* What you will do:
Nothing in the data should be left out or altered when it is retyped.

※ ※ ※

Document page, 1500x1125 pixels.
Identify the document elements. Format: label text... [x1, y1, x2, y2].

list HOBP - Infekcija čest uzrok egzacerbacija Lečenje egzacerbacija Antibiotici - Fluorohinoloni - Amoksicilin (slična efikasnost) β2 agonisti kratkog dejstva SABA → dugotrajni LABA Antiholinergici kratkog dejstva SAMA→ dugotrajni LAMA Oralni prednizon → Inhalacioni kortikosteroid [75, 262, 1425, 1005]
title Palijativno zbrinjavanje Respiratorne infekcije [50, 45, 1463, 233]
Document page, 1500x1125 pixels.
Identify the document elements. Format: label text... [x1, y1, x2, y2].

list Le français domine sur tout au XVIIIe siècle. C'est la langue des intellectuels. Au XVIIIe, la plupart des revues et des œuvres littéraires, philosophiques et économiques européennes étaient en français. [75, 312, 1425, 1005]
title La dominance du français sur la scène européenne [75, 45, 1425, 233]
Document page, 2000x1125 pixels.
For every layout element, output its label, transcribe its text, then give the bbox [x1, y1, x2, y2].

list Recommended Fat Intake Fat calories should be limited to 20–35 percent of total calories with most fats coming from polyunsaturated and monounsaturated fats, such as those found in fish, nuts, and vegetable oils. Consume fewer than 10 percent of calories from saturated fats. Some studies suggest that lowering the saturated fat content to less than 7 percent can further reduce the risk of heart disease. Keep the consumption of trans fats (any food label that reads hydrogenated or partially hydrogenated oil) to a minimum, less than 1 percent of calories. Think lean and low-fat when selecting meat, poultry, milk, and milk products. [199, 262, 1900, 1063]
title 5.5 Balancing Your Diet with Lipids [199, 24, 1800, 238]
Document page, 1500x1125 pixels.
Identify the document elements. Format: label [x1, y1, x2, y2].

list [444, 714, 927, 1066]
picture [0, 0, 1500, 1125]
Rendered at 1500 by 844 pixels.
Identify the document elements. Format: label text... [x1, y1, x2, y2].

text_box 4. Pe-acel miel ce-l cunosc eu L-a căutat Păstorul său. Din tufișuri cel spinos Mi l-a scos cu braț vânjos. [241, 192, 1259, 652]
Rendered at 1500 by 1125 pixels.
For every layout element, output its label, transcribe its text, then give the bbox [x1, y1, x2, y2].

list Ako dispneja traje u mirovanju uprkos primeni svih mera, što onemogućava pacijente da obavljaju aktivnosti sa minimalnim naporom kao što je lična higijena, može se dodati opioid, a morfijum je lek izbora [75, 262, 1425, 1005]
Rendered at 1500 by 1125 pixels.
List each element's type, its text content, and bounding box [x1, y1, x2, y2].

※ ※ ※

* Answer section:
Document page, 1500x1125 pixels.
Identify the document elements. Format: label text... [x1, y1, x2, y2].

list HOBP - Infekcija čest uzrok egzacerbacija Lečenje egzacerbacija Antibiotici - Fluorohinoloni - Amoksicilin (slična efikasnost) β2 agonisti kratkog dejstva SABA → dugotrajni LABA Antiholinergici kratkog dejstva SAMA→ dugotrajni LAMA Oralni prednizon → Inhalacioni kortikosteroid [75, 262, 1425, 1005]
title Palijativno zbrinjavanje Respiratorne infekcije [50, 45, 1463, 233]
Document page, 1500x1125 pixels.
Identify the document elements. Format: label text... [x1, y1, x2, y2].

list Le français domine sur tout au XVIIIe siècle. C'est la langue des intellectuels. Au XVIIIe, la plupart des revues et des œuvres littéraires, philosophiques et économiques européennes étaient en français. [75, 312, 1425, 1005]
title La dominance du français sur la scène européenne [75, 45, 1425, 233]
Document page, 2000x1125 pixels.
For every layout element, output its label, transcribe its text, then give the bbox [x1, y1, x2, y2].

list Recommended Fat Intake Fat calories should be limited to 20–35 percent of total calories with most fats coming from polyunsaturated and monounsaturated fats, such as those found in fish, nuts, and vegetable oils. Consume fewer than 10 percent of calories from saturated fats. Some studies suggest that lowering the saturated fat content to less than 7 percent can further reduce the risk of heart disease. Keep the consumption of trans fats (any food label that reads hydrogenated or partially hydrogenated oil) to a minimum, less than 1 percent of calories. Think lean and low-fat when selecting meat, poultry, milk, and milk products. [199, 262, 1900, 1063]
title 5.5 Balancing Your Diet with Lipids [199, 24, 1800, 238]
Document page, 1500x1125 pixels.
Identify the document elements. Format: label [x1, y1, x2, y2].

list [444, 714, 927, 1066]
picture [0, 0, 1500, 1125]
Rendered at 1500 by 844 pixels.
Identify the document elements. Format: label text... [x1, y1, x2, y2].

text_box 4. Pe-acel miel ce-l cunosc eu L-a căutat Păstorul său. Din tufișuri cel spinos Mi l-a scos cu braț vânjos. [241, 192, 1259, 652]
Rendered at 1500 by 1125 pixels.
For every layout element, output its label, transcribe its text, then give the bbox [x1, y1, x2, y2].

list Ako dispneja traje u mirovanju uprkos primeni svih mera, što onemogućava pacijente da obavljaju aktivnosti sa minimalnim naporom kao što je lična higijena, može se dodati opioid, a morfijum je lek izbora [75, 262, 1425, 1005]
Rendered at 1500 by 1125 pixels.
List each element's type, its text content, and bounding box [x1, y1, x2, y2].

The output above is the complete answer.